Challenge: Print the items below word for word, from the line containing "phylum: Chordata" through the line containing "scientific name: Rupornis magnirostris", both included.
○ ○ ○ ○ ○
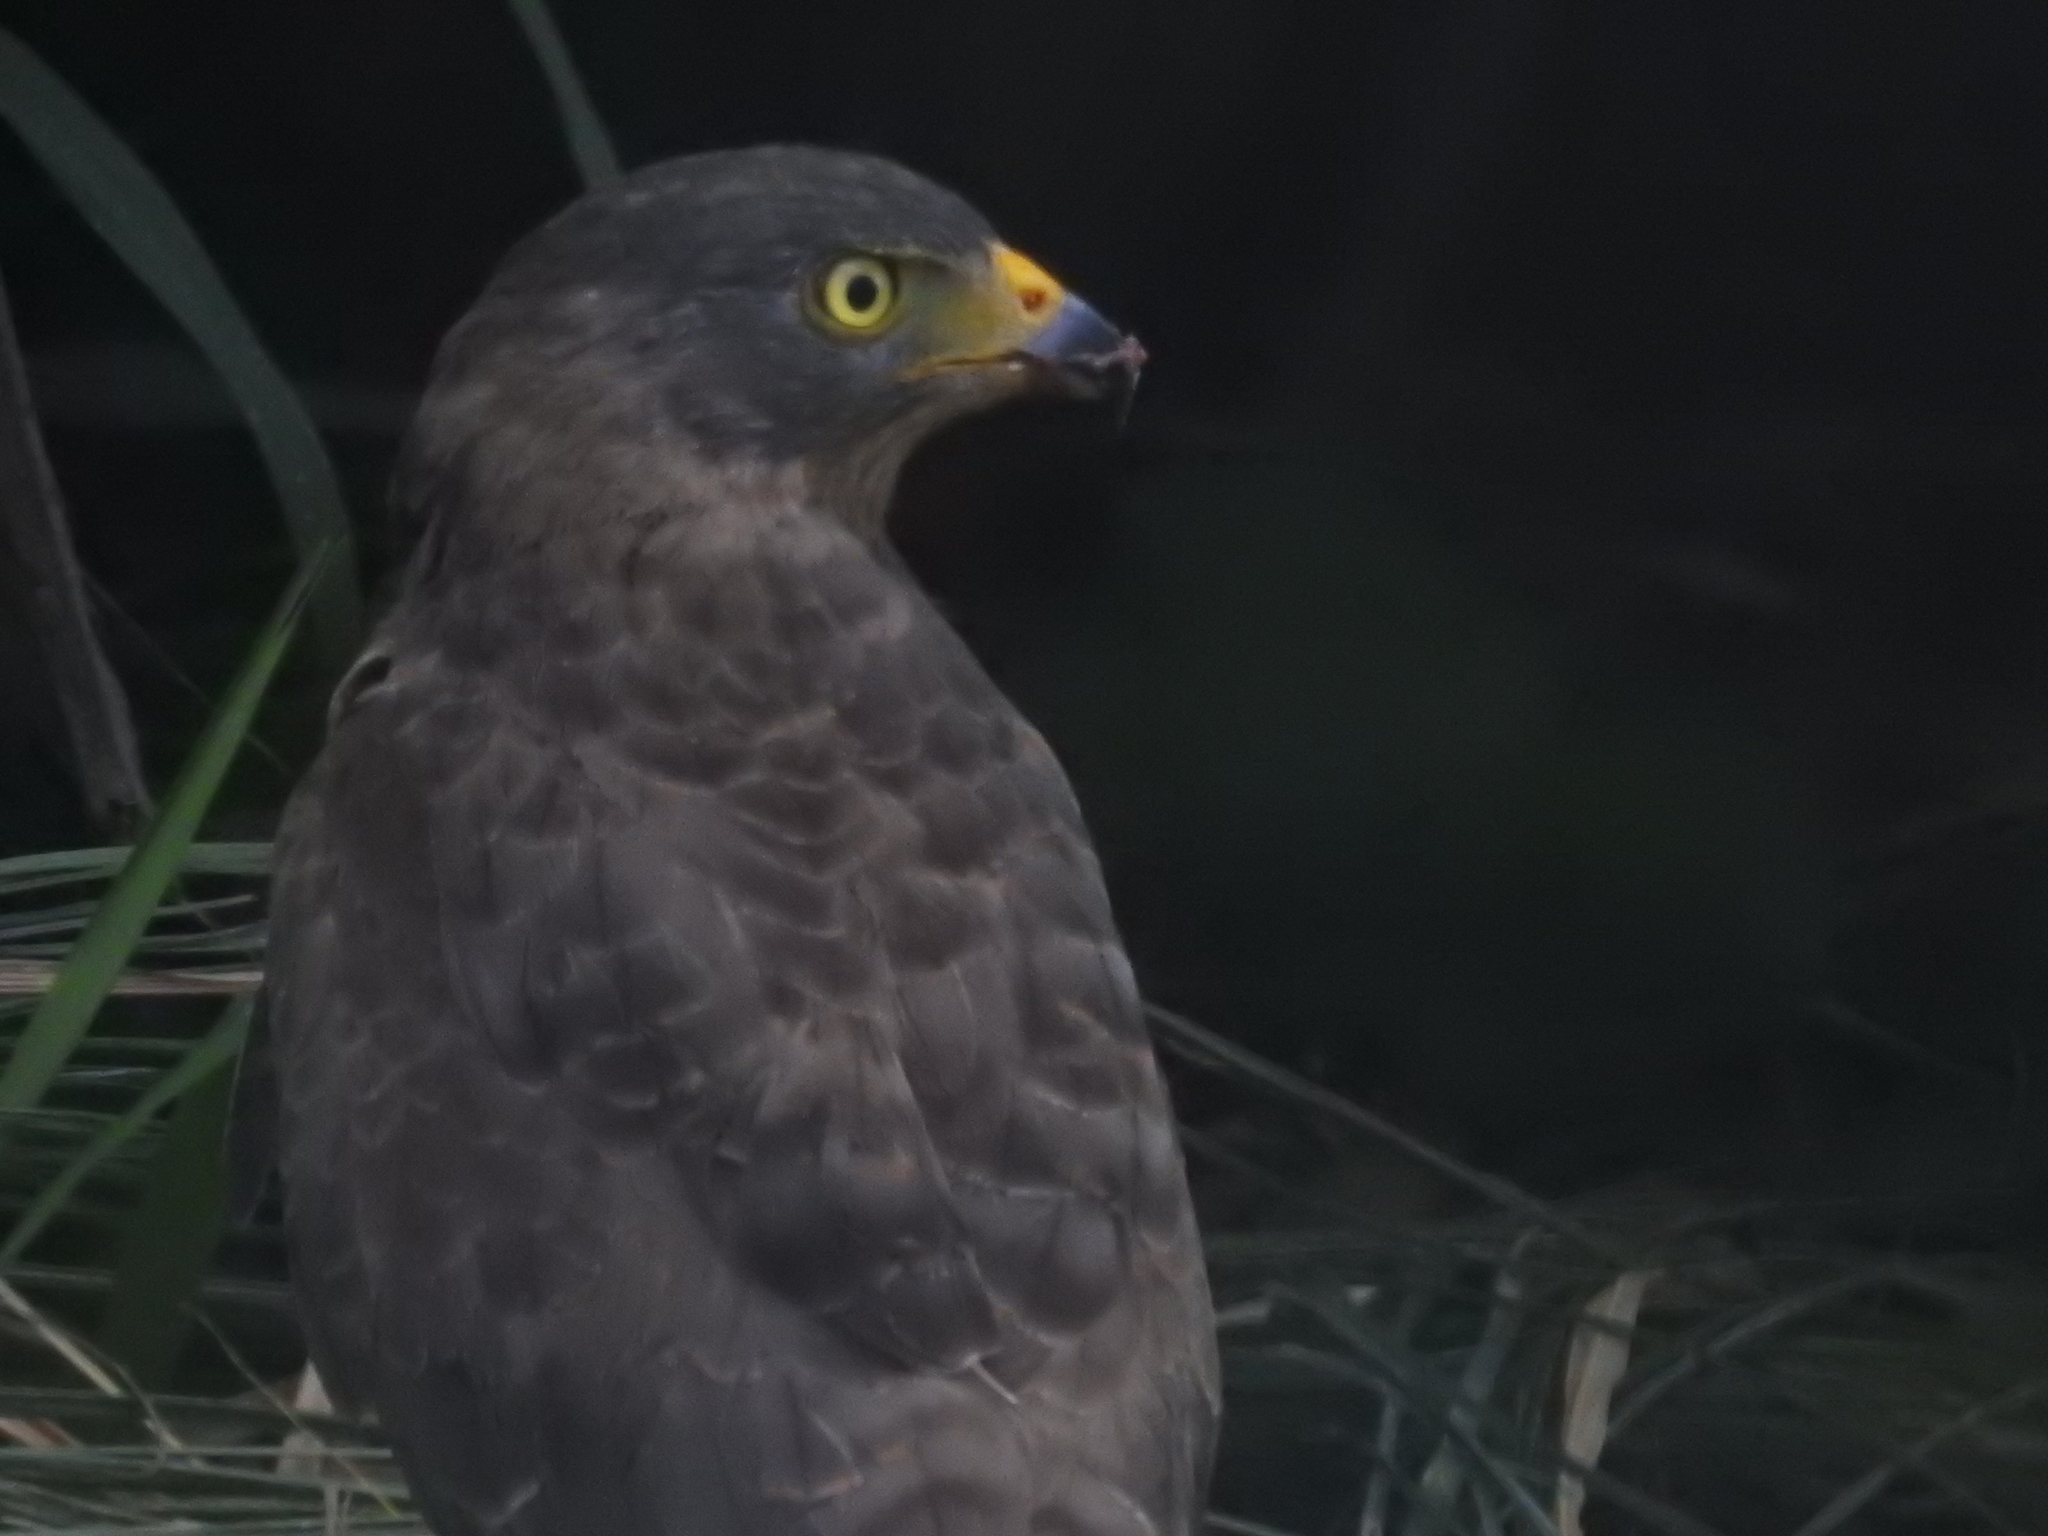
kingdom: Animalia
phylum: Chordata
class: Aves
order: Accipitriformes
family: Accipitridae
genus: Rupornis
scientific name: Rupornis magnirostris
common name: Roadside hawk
○ ○ ○ ○ ○
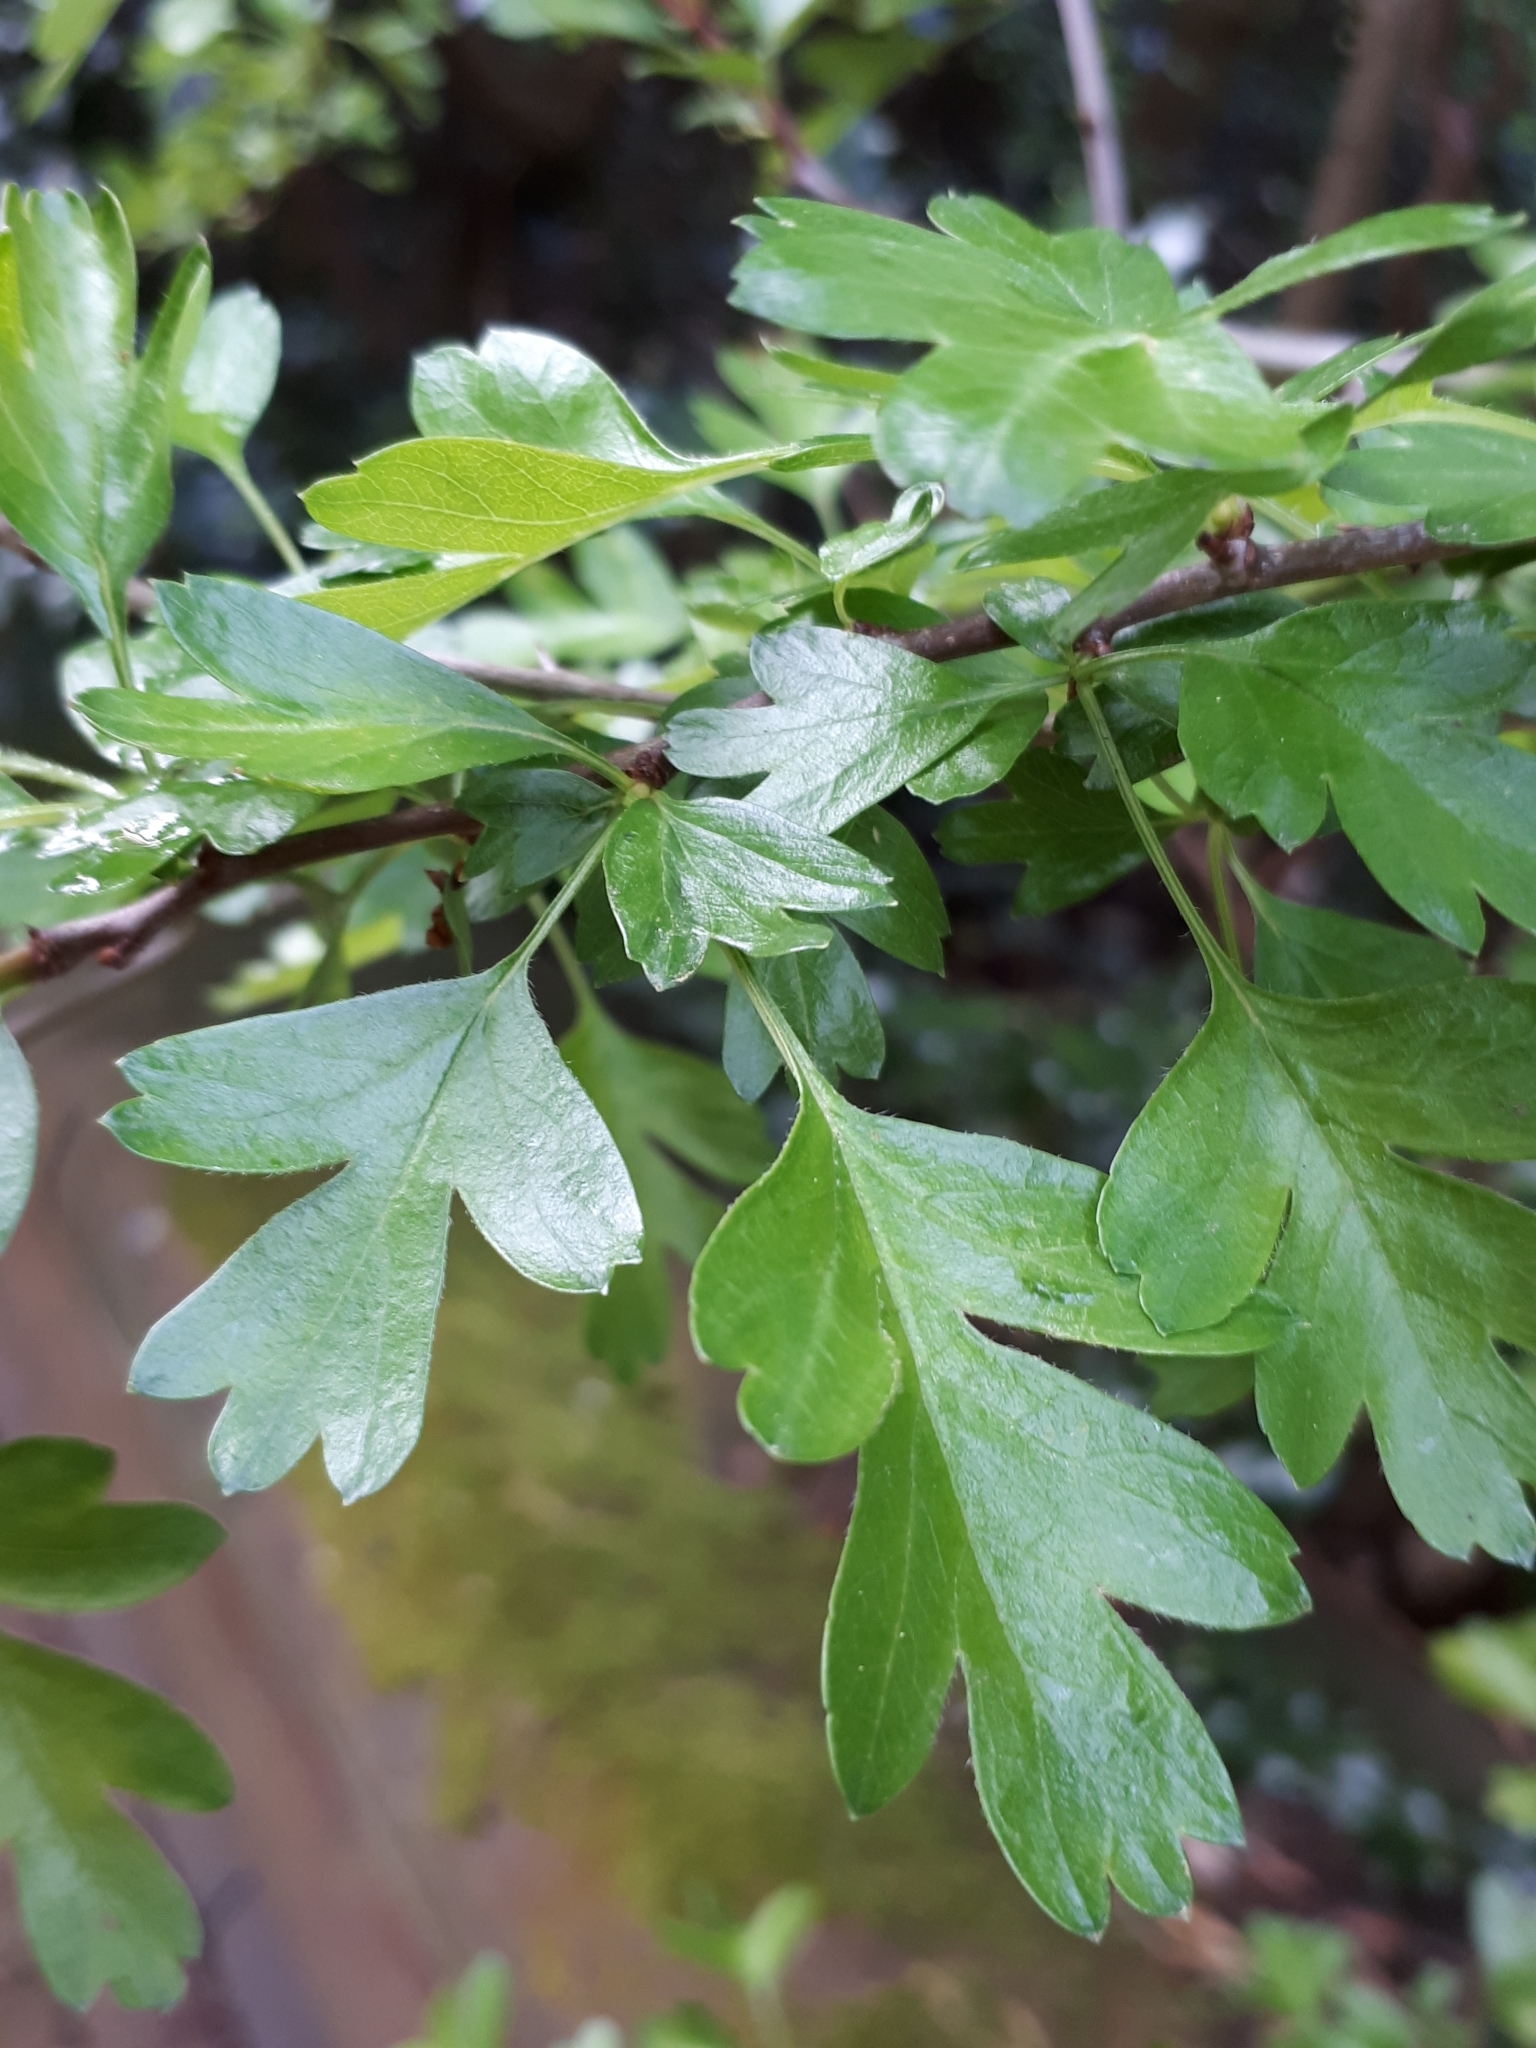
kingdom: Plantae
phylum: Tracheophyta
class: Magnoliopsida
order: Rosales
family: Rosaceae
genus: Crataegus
○ ○ ○ ○ ○
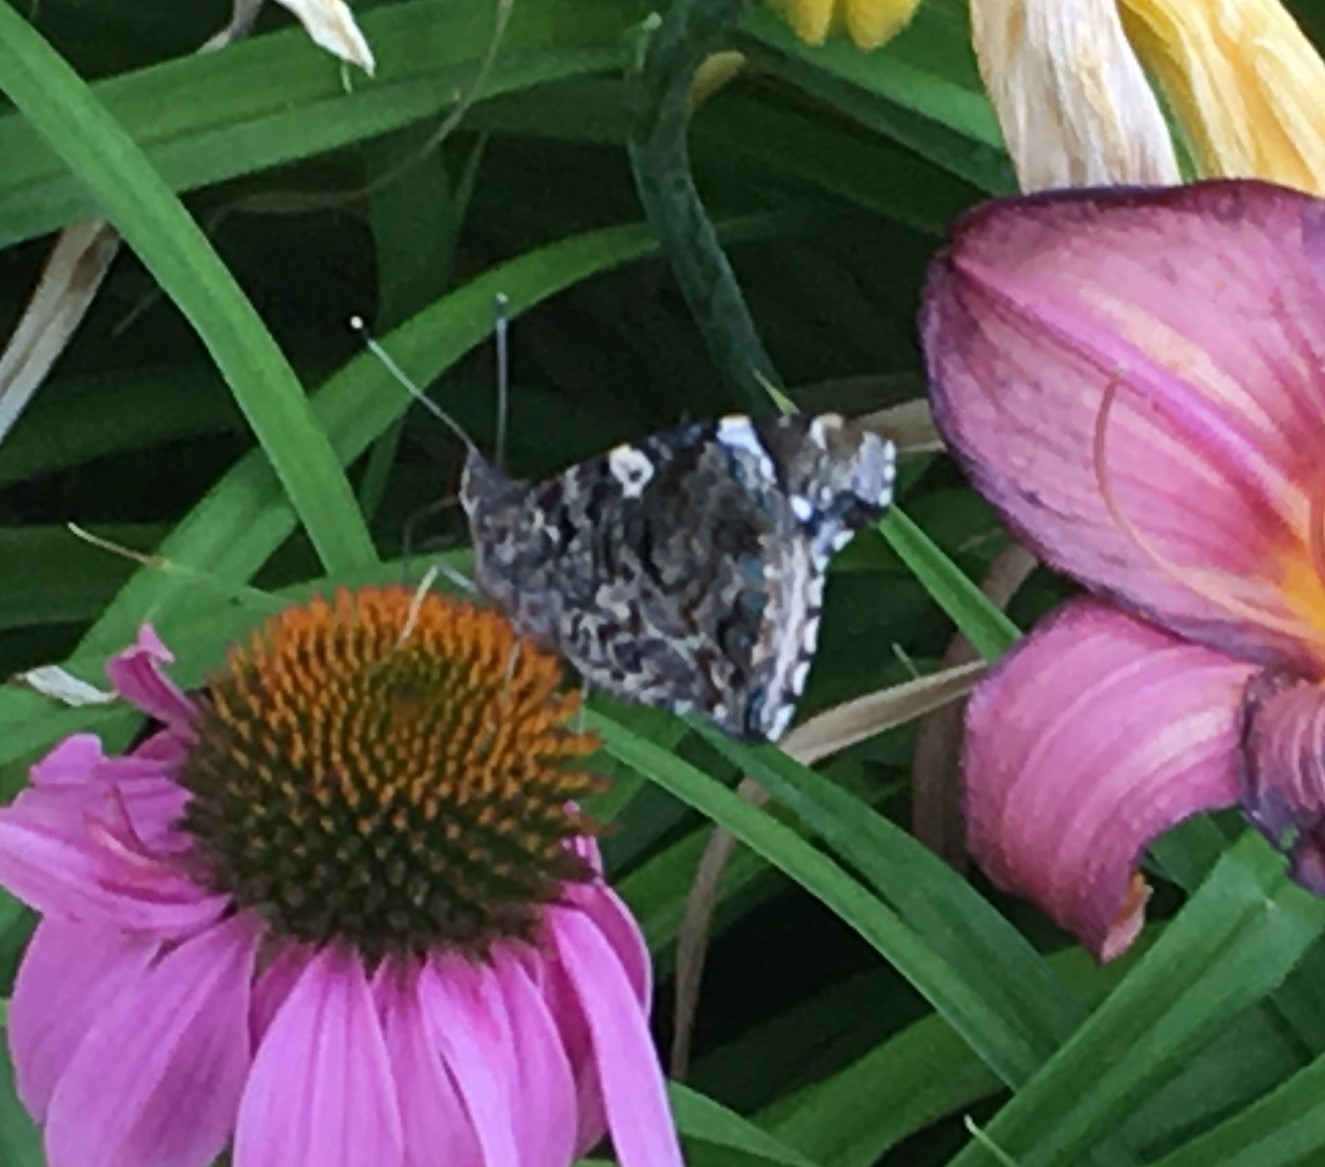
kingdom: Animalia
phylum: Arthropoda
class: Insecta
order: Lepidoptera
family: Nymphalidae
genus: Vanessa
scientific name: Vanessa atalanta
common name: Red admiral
○ ○ ○ ○ ○
Solved exercise:
phylum: Chordata
class: Aves
order: Accipitriformes
family: Accipitridae
genus: Rupornis
scientific name: Rupornis magnirostris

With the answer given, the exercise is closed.